Instrucciones:
1. Enumera todos los verbos en infinitivo del fragmento sobre el pasaporte, incluido el que lleva un pronombre unido, sin repetir ninguno y en el orden en que aparecen.
2. Reescribe el fragmento sobre el pasaporte desde "Existen distintas situaciones" hasta "personal del titular.", poniendo "portador" en lugar de "titular".
3. Responde según el fragmento sobre el pasaporte:
(a) ¿Qué registra el pasaporte?
(b) ¿Con qué fin las entidades del Gobierno siguen los movimientos y usos de estas credenciales?
(c) ¿Qué le pasa al extranjero que no cumple las exigencias de las autoridades federales de Estados Unidos?

Fragmento:
________________________________________
Mantener el pasaporte vigente es un aspecto fundamental para evitar demoras en trámites y procesos a la hora de viajar, pero no es el único detalle al que los pasajeros deben prestar atención. Las autoridades federales de Estados Unidos mantienen una serie de exigencias que deben cumplirse a rajatabla, de lo contrario el extranjero no será admitido al país.
El pasaporte es considerado uno de los documentos migratorios más importantes, ya que registra las salidas e ingresos a diversos países. Por este motivo, el Gobierno cuenta con entidades que realizan seguimiento de los movimientos y usos de estas credenciales, con el fin de prevenir delitos y accidentes.
¿Por qué un pasaporte vigente no alcanza para viajar?
Existen distintas situaciones que pueden impedir viajar aun cuando el pasaporte continúe vigente. Algunas están vinculadas con el estado físico del documento y otras con errores o cambios en la información personal del titular.
________________________________________
Líneas dadas:
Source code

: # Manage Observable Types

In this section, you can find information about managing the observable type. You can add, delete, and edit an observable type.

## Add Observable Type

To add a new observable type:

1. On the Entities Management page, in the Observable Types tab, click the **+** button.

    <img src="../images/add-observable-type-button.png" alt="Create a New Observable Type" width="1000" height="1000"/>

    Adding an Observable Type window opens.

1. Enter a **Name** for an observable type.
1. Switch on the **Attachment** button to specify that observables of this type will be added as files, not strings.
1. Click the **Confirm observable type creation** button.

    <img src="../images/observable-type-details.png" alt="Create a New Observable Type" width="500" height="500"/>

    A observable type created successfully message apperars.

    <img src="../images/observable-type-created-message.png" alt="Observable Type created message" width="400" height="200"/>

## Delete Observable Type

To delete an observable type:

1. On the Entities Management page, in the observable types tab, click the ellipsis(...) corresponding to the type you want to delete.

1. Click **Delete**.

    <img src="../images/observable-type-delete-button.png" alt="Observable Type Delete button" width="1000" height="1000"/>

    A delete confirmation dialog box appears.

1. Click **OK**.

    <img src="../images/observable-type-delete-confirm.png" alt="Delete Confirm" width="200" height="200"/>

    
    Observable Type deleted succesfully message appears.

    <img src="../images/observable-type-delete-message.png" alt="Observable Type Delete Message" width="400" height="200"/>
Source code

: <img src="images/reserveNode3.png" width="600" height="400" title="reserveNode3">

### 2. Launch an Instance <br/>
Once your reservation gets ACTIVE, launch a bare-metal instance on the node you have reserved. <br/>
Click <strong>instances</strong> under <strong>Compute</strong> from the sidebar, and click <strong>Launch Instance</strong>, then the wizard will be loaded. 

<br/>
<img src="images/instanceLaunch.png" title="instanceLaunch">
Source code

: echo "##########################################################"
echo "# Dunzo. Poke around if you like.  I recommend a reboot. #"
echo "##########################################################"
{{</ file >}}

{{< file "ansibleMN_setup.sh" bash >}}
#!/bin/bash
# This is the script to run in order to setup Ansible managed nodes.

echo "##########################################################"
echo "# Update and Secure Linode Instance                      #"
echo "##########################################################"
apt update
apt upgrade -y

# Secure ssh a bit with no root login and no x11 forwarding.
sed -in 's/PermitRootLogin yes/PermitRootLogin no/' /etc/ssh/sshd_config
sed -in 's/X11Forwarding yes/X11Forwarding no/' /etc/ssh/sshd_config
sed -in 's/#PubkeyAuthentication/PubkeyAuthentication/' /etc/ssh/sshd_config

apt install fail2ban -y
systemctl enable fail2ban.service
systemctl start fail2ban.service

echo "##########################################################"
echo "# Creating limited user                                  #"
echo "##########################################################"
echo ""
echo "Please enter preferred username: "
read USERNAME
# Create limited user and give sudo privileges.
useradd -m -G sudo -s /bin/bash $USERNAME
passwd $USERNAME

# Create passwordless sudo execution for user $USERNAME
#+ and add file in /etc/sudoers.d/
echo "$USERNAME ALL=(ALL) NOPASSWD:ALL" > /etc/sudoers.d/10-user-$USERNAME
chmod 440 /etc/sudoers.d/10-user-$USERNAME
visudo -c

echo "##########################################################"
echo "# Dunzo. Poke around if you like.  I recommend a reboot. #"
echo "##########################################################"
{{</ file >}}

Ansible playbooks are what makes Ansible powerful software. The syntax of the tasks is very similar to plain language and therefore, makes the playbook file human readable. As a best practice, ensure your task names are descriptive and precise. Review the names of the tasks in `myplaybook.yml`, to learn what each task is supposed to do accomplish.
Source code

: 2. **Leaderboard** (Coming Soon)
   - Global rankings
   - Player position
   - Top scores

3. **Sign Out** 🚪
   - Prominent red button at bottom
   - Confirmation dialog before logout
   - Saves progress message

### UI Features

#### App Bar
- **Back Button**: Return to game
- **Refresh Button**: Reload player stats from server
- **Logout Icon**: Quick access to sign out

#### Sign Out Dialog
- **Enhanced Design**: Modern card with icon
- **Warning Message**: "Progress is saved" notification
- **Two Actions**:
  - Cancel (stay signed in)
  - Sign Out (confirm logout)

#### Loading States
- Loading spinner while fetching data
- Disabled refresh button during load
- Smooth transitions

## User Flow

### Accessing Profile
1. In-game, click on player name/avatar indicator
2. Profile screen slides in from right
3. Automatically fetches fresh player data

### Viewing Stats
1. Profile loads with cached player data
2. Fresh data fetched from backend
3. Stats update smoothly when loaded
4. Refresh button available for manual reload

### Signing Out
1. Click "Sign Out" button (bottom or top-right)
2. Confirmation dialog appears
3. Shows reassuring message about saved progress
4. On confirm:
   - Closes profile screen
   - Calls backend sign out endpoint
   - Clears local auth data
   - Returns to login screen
________________________________________
Respuestas:
1. mantener, evitar, viajar, prestar, cumplirse, prevenir, impedir

2.
Existen distintas situaciones que pueden impedir viajar aun cuando el pasaporte continúe vigente. Algunas están vinculadas con el estado físico del documento y otras con errores o cambios en la información personal del portador.

3.
(a) Las salidas e ingresos a diversos países.
(b) Para prevenir delitos y accidentes.
(c) No será admitido al país.